WHAT IS EXPECTED -> Return the entries below word for word. No picture belongs in the copy.

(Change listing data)

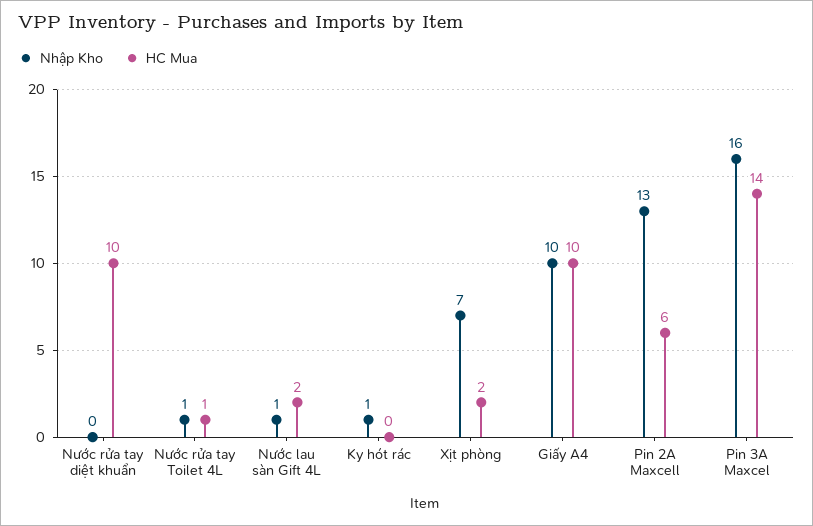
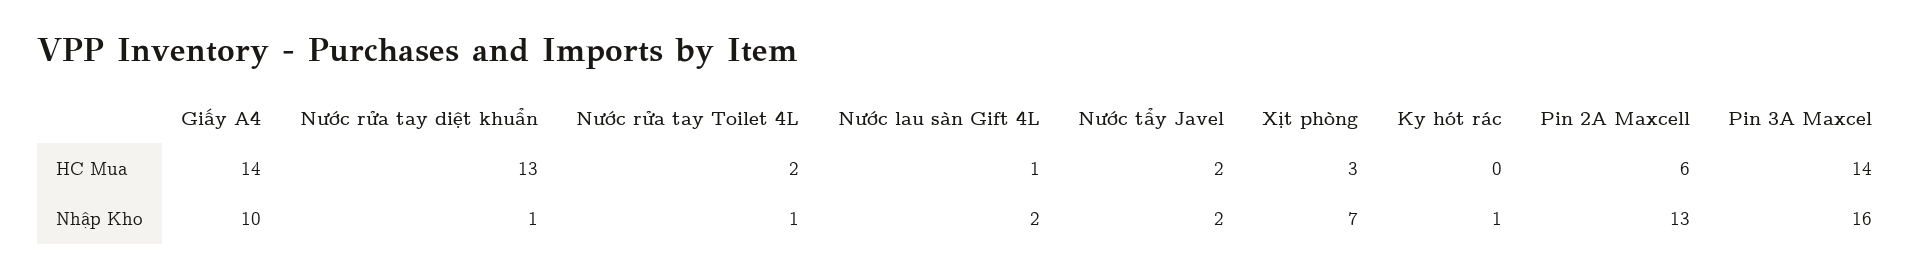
Nhập Kho, Nước rửa tay diệt khuẩn: 0 -> 1
HC Mua, Nước rửa tay diệt khuẩn: 10 -> 13
HC Mua, Nước rửa tay Toilet 4L: 1 -> 2
Nhập Kho, Nước lau sàn Gift 4L: 1 -> 2
HC Mua, Nước lau sàn Gift 4L: 2 -> 1
HC Mua, Xịt phòng: 2 -> 3
HC Mua, Giấy A4: 10 -> 14
HC Mua, Nước tẩy Javel: none -> 2
Nhập Kho, Nước tẩy Javel: none -> 2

ANSWER SPACE ->
Nhập Kho, Nước rửa tay diệt khuẩn: 0 -> 1
HC Mua, Nước rửa tay diệt khuẩn: 10 -> 13
HC Mua, Nước rửa tay Toilet 4L: 1 -> 2
Nhập Kho, Nước lau sàn Gift 4L: 1 -> 2
HC Mua, Nước lau sàn Gift 4L: 2 -> 1
HC Mua, Xịt phòng: 2 -> 3
HC Mua, Giấy A4: 10 -> 14
HC Mua, Nước tẩy Javel: none -> 2
Nhập Kho, Nước tẩy Javel: none -> 2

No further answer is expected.